▶ Problem to work on
Retype the text read from each page in the data below, character for character, without the pictures.

** Information given follows **

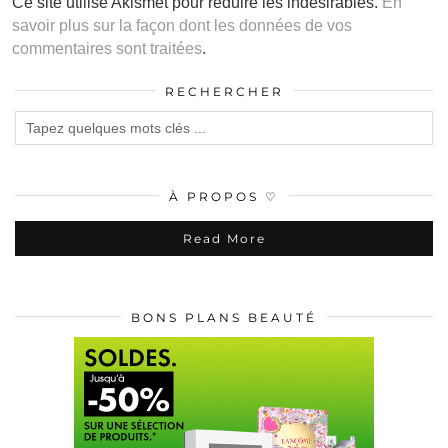
Ce site utilise Akismet pour réduire les indésirables.
En
savoir plus sur la façon dont les données de vos
commentaires sont traitées
.
RECHERCHER
À PROPOS ♡
Read More
BONS PLANS BEAUTÉ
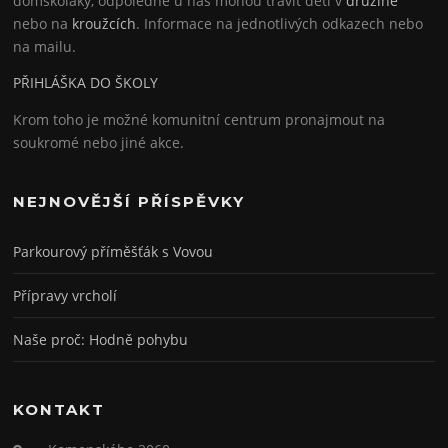
domškoláky, odpoledne u nás mohou trávit děti v
družině
nebo na
kroužcích
. Informace na jednotlivých odkazech nebo
na mailu.
PŘIHLÁŠKA DO ŠKOLY
Krom toho je možné komunitní centrum pronajmout na
soukromé nebo jiné akce.
NEJNOVĚJŠÍ PŘÍSPĚVKY
Parkourový příměšťák s Vovou
Přípravy vrcholí
Naše proč: Hodně pohybu
KONTAKT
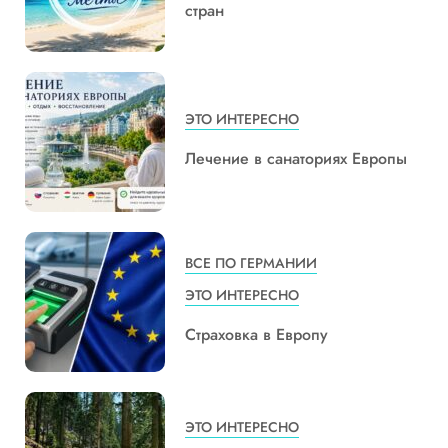
стран
ЭТО ИНТЕРЕСНО
Лечение в санаториях Европы
ВСЕ ПО ГЕРМАНИИ
ЭТО ИНТЕРЕСНО
Страховка в Европу
ЭТО ИНТЕРЕСНО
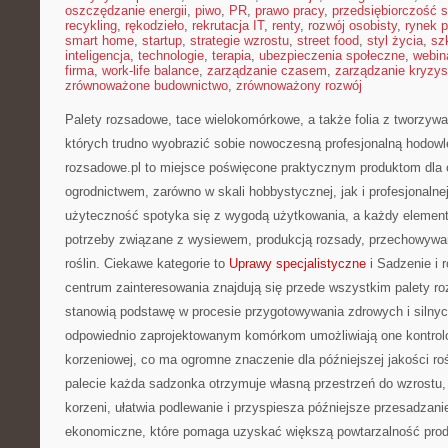
oszczędzanie energii
,
piwo
,
PR
,
prawo pracy
,
przedsiębiorczość 
recykling
,
rękodzieło
,
rekrutacja IT
,
renty
,
rozwój osobisty
,
rynek p
smart home
,
startup
,
strategie wzrostu
,
street food
,
styl życia
,
sz
inteligencja
,
technologie
,
terapia
,
ubezpieczenia społeczne
,
webin
firma
,
work-life balance
,
zarządzanie czasem
,
zarządzanie kryzy
zrównoważone budownictwo
,
zrównoważony rozwój
Palety rozsadowe, tace wielokomórkowe, a także folia z tworzyw
których trudno wyobrazić sobie nowoczesną profesjonalną hodowl
rozsadowe.pl to miejsce poświęcone praktycznym produktom dla 
ogrodnictwem, zarówno w skali hobbystycznej, jak i profesjonalnej
użyteczność spotyka się z wygodą użytkowania, a każdy element 
potrzeby związane z wysiewem, produkcją rozsady, przechowywa
roślin. Ciekawe kategorie to
Uprawy specjalistyczne
i Sadzenie i 
centrum zainteresowania znajdują się przede wszystkim palety ro
stanowią podstawę w procesie przygotowywania zdrowych i silnyc
odpowiednio zaprojektowanym komórkom umożliwiają one kontrol
korzeniowej, co ma ogromne znaczenie dla późniejszej jakości ro
palecie każda sadzonka otrzymuje własną przestrzeń do wzrostu, 
korzeni, ułatwia podlewanie i przyspiesza późniejsze przesadzani
ekonomiczne, które pomaga uzyskać większą powtarzalność produk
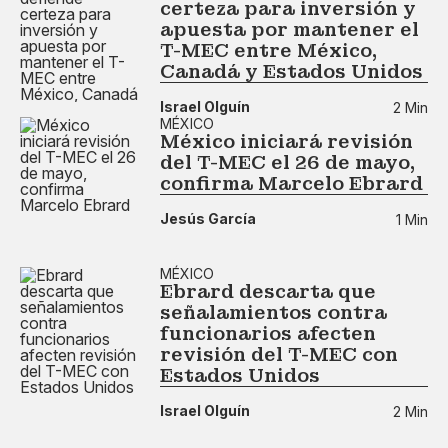
certeza para inversión y
apuesta por mantener el
T-MEC entre México,
Canadá y Estados Unidos
Israel Olguín
2 Min
MÉXICO
México iniciará revisión
del T-MEC el 26 de mayo,
confirma Marcelo Ebrard
Jesús García
1 Min
MÉXICO
Ebrard descarta que
señalamientos contra
funcionarios afecten
revisión del T-MEC con
Estados Unidos
Israel Olguín
2 Min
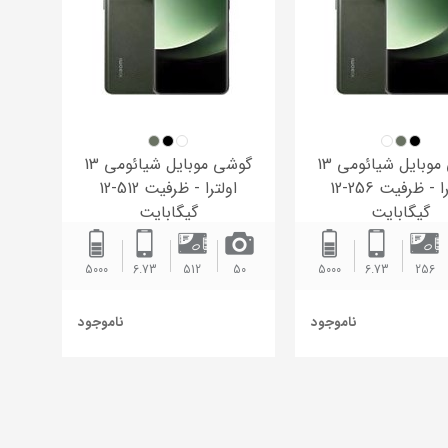
گوشی موبایل شیائومی 13
گوشی موبایل شیائومی 13
اولترا - ظرفیت 256-12
اولترا - ظرفیت 512-12
گیگابایت
گیگابایت
5000
6.73
512
50
5000
6.73
256
ناموجود
ناموجود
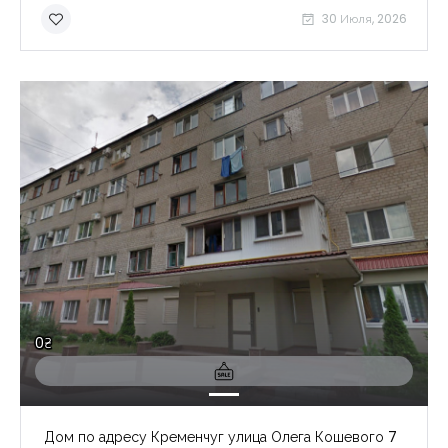
30 Июля, 2026
0₴
Дом по адресу Кременчуг улица Олега Кошевого 7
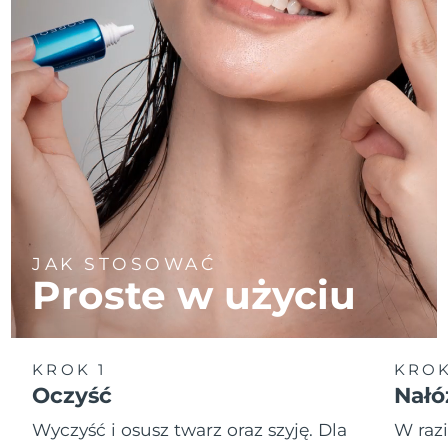
JAK STOSOWAĆ
Proste w użyciu
KROK 1
KROK
Oczyść
Nałó
Wyczyść i osusz twarz oraz szyję. Dla
W raz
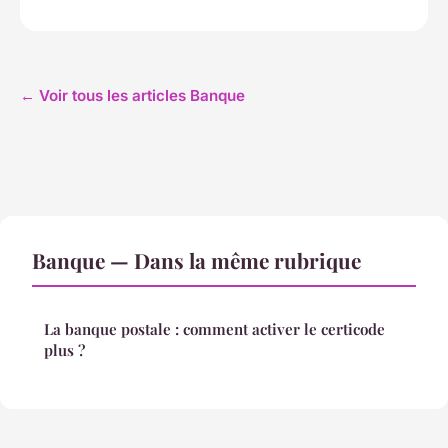
← Voir tous les articles Banque
Banque — Dans la même rubrique
La banque postale : comment activer le certicode
plus ?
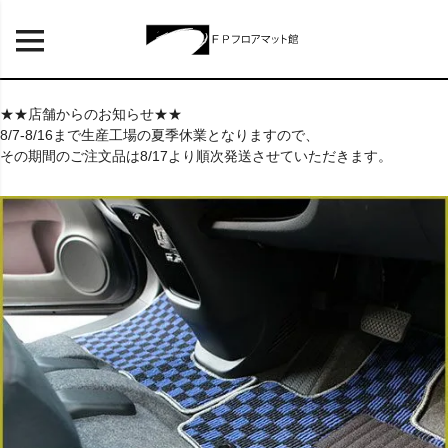
★★店舗からのお知らせ★★
8/7-8/16まで生産工場の夏季休業となりますので、
その期間のご注文品は8/17より順次発送させていただきます。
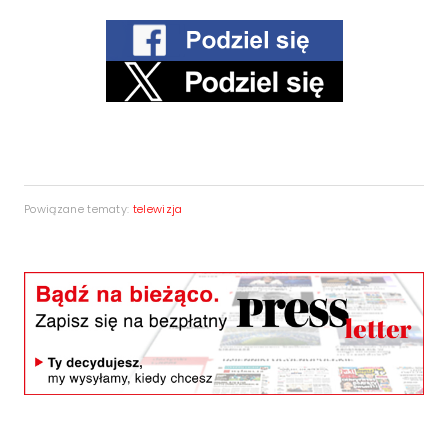
Powiązane tematy:
telewizja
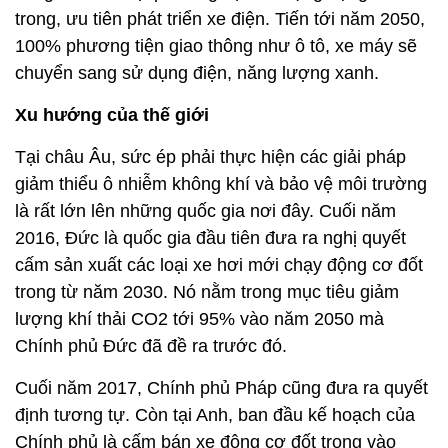
trong, ưu tiên phát triển xe điện. Tiến tới năm 2050,
100% phương tiện giao thông như ô tô, xe máy sẽ
chuyển sang sử dụng điện, năng lượng xanh.
Xu hướng của thế giới
Tại châu Âu, sức ép phải thực hiện các giải pháp
giảm thiểu ô nhiễm không khí và bảo vệ môi trường
là rất lớn lên những quốc gia nơi đây. Cuối năm
2016, Đức là quốc gia đầu tiên đưa ra nghị quyết
cấm sản xuất các loại xe hơi mới chạy động cơ đốt
trong từ năm 2030. Nó nằm trong mục tiêu giảm
lượng khí thải CO2 tới 95% vào năm 2050 mà
Chính phủ Đức đã đề ra trước đó.
Cuối năm 2017, Chính phủ Pháp cũng đưa ra quyết
định tương tự. Còn tại Anh, ban đầu kế hoạch của
Chính phủ là cấm bán xe động cơ đốt trong vào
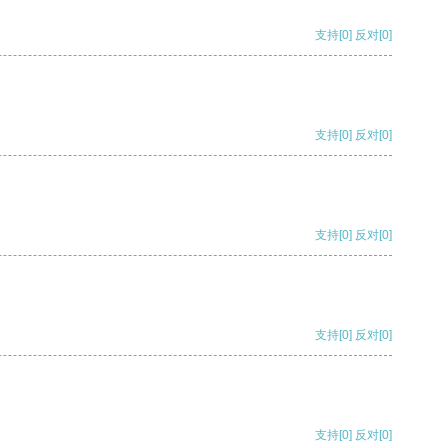
支持
[0]
反对
[0]
支持
[0]
反对
[0]
支持
[0]
反对
[0]
支持
[0]
反对
[0]
支持
[0]
反对
[0]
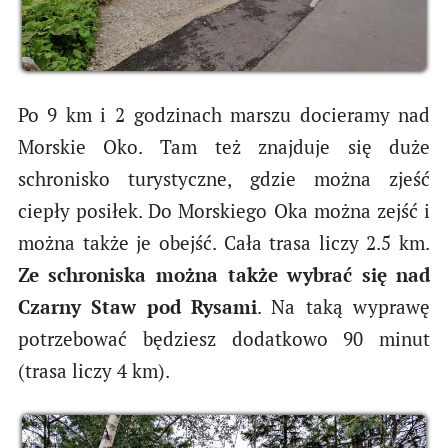
Po 9 km i 2 godzinach marszu docieramy nad
Morskie Oko. Tam też znajduje się duże
schronisko turystyczne, gdzie można zjeść
ciepły posiłek. Do Morskiego Oka można zejść i
można także je obejść. Cała trasa liczy 2.5 km.
Ze schroniska można także wybrać się nad
Czarny Staw pod Rysami
. Na taką wyprawę
potrzebować będziesz dodatkowo 90 minut
(trasa liczy 4 km).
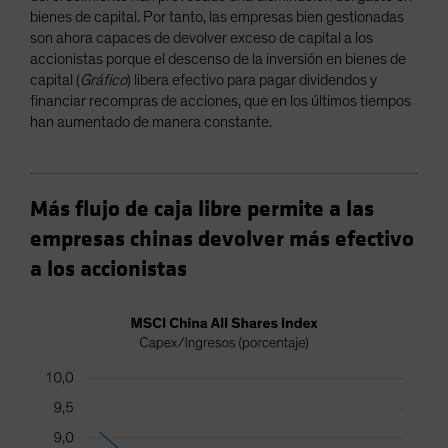
bienes de capital. Por tanto, las empresas bien gestionadas
son ahora capaces de devolver exceso de capital a los
accionistas porque el descenso de la inversión en bienes de
capital (
Gráfico
) libera efectivo para pagar dividendos y
financiar recompras de acciones, que en los últimos tiempos
han aumentado de manera constante.
Más flujo de caja libre permite a las
empresas chinas devolver más efectivo
a los accionistas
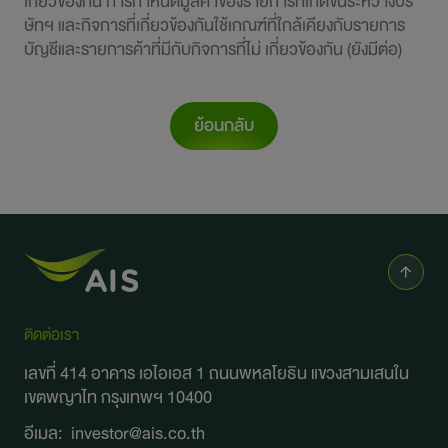
ย้อนกลับ
ติดต่อเรา
เลขที่ 414 อาคาร เอไอเอส 1 ถนนพหลโยธิน
แขวงสามเสนใน
เขตพญาไท กรุงเทพฯ 10400
อีเมล:
investor@ais.co.th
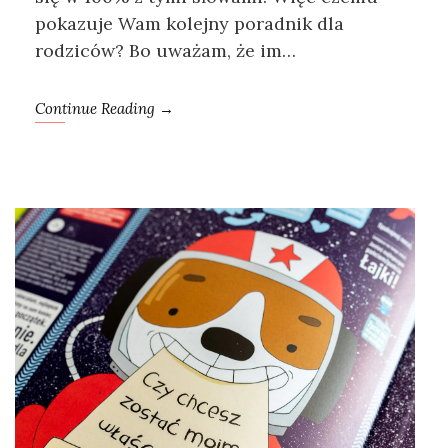
pokazuje Wam kolejny poradnik dla
rodziców? Bo uważam, że im…
Continue Reading →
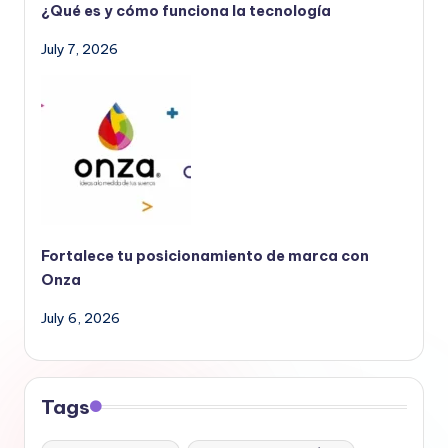
¿Qué es y cómo funciona la tecnología
July 7, 2026
Fortalece tu posicionamiento de marca con
Onza
July 6, 2026
Tags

** End of Information given **

▶ Task solution
Ce site utilise Akismet pour réduire les indésirables.
En
savoir plus sur la façon dont les données de vos
commentaires sont traitées
.
RECHERCHER
À PROPOS ♡
Read More
BONS PLANS BEAUTÉ
domškoláky, odpoledne u nás mohou trávit děti v
družině
nebo na
kroužcích
. Informace na jednotlivých odkazech nebo
na mailu.
PŘIHLÁŠKA DO ŠKOLY
Krom toho je možné komunitní centrum pronajmout na
soukromé nebo jiné akce.
NEJNOVĚJŠÍ PŘÍSPĚVKY
Parkourový příměšťák s Vovou
Přípravy vrcholí
Naše proč: Hodně pohybu
KONTAKT
стран
ЭТО ИНТЕРЕСНО
Лечение в санаториях Европы
ВСЕ ПО ГЕРМАНИИ
ЭТО ИНТЕРЕСНО
Страховка в Европу
ЭТО ИНТЕРЕСНО
oszczędzanie energii
,
piwo
,
PR
,
prawo pracy
,
przedsiębiorczość 
recykling
,
rękodzieło
,
rekrutacja IT
,
renty
,
rozwój osobisty
,
rynek p
smart home
,
startup
,
strategie wzrostu
,
street food
,
styl życia
,
sz
inteligencja
,
technologie
,
terapia
,
ubezpieczenia społeczne
,
webin
firma
,
work-life balance
,
zarządzanie czasem
,
zarządzanie kryzy
zrównoważone budownictwo
,
zrównoważony rozwój
Palety rozsadowe, tace wielokomórkowe, a także folia z tworzyw
których trudno wyobrazić sobie nowoczesną profesjonalną hodowl
rozsadowe.pl to miejsce poświęcone praktycznym produktom dla 
ogrodnictwem, zarówno w skali hobbystycznej, jak i profesjonalnej
użyteczność spotyka się z wygodą użytkowania, a każdy element 
potrzeby związane z wysiewem, produkcją rozsady, przechowywa
roślin. Ciekawe kategorie to
Uprawy specjalistyczne
i Sadzenie i 
centrum zainteresowania znajdują się przede wszystkim palety ro
stanowią podstawę w procesie przygotowywania zdrowych i silnyc
odpowiednio zaprojektowanym komórkom umożliwiają one kontrol
korzeniowej, co ma ogromne znaczenie dla późniejszej jakości ro
palecie każda sadzonka otrzymuje własną przestrzeń do wzrostu, 
korzeni, ułatwia podlewanie i przyspiesza późniejsze przesadzani
ekonomiczne, które pomaga uzyskać większą powtarzalność produk
certeza para inversión y
apuesta por mantener el
T-MEC entre México,
Canadá y Estados Unidos
Israel Olguín
2 Min
MÉXICO
México iniciará revisión
del T-MEC el 26 de mayo,
confirma Marcelo Ebrard
Jesús García
1 Min
MÉXICO
Ebrard descarta que
señalamientos contra
funcionarios afecten
revisión del T-MEC con
Estados Unidos
Israel Olguín
2 Min
گوشی موبایل شیائومی 13
گوشی موبایل شیائومی 13
اولترا - ظرفیت 256-12
اولترا - ظرفیت 512-12
گیگابایت
گیگابایت
5000
6.73
512
50
5000
6.73
256
ناموجود
ناموجود
30 Июля, 2026
0₴
Дом по адресу Кременчуг улица Олега Кошевого 7
JAK STOSOWAĆ
Proste w użyciu
KROK 1
KROK
Oczyść
Nałó
Wyczyść i osusz twarz oraz szyję. Dla
W raz
← Voir tous les articles Banque
Banque — Dans la même rubrique
La banque postale : comment activer le certicode
plus ?
★★店舗からのお知らせ★★
8/7-8/16まで生産工場の夏季休業となりますので、
その期間のご注文品は8/17より順次発送させていただきます。
Powiązane tematy:
telewizja
trong, ưu tiên phát triển xe điện. Tiến tới năm 2050,
100% phương tiện giao thông như ô tô, xe máy sẽ
chuyển sang sử dụng điện, năng lượng xanh.
Xu hướng của thế giới
Tại châu Âu, sức ép phải thực hiện các giải pháp
giảm thiểu ô nhiễm không khí và bảo vệ môi trường
là rất lớn lên những quốc gia nơi đây. Cuối năm
2016, Đức là quốc gia đầu tiên đưa ra nghị quyết
cấm sản xuất các loại xe hơi mới chạy động cơ đốt
trong từ năm 2030. Nó nằm trong mục tiêu giảm
lượng khí thải CO2 tới 95% vào năm 2050 mà
Chính phủ Đức đã đề ra trước đó.
Cuối năm 2017, Chính phủ Pháp cũng đưa ra quyết
định tương tự. Còn tại Anh, ban đầu kế hoạch của
Chính phủ là cấm bán xe động cơ đốt trong vào
支持
[0]
反对
[0]
支持
[0]
反对
[0]
支持
[0]
反对
[0]
支持
[0]
反对
[0]
支持
[0]
反对
[0]
Po 9 km i 2 godzinach marszu docieramy nad
Morskie Oko. Tam też znajduje się duże
schronisko turystyczne, gdzie można zjeść
ciepły posiłek. Do Morskiego Oka można zejść i
można także je obejść. Cała trasa liczy 2.5 km.
Ze schroniska można także wybrać się nad
Czarny Staw pod Rysami
. Na taką wyprawę
potrzebować będziesz dodatkowo 90 minut
(trasa liczy 4 km).
bienes de capital. Por tanto, las empresas bien gestionadas
son ahora capaces de devolver exceso de capital a los
accionistas porque el descenso de la inversión en bienes de
capital (
Gráfico
) libera efectivo para pagar dividendos y
financiar recompras de acciones, que en los últimos tiempos
han aumentado de manera constante.
Más flujo de caja libre permite a las
empresas chinas devolver más efectivo
a los accionistas
ย้อนกลับ
ติดต่อเรา
เลขที่ 414 อาคาร เอไอเอส 1 ถนนพหลโยธิน
แขวงสามเสนใน
เขตพญาไท กรุงเทพฯ 10400
อีเมล:
investor@ais.co.th
pokazuje Wam kolejny poradnik dla
rodziców? Bo uważam, że im…
Continue Reading →
¿Qué es y cómo funciona la tecnología
July 7, 2026
Fortalece tu posicionamiento de marca con
Onza
July 6, 2026
Tags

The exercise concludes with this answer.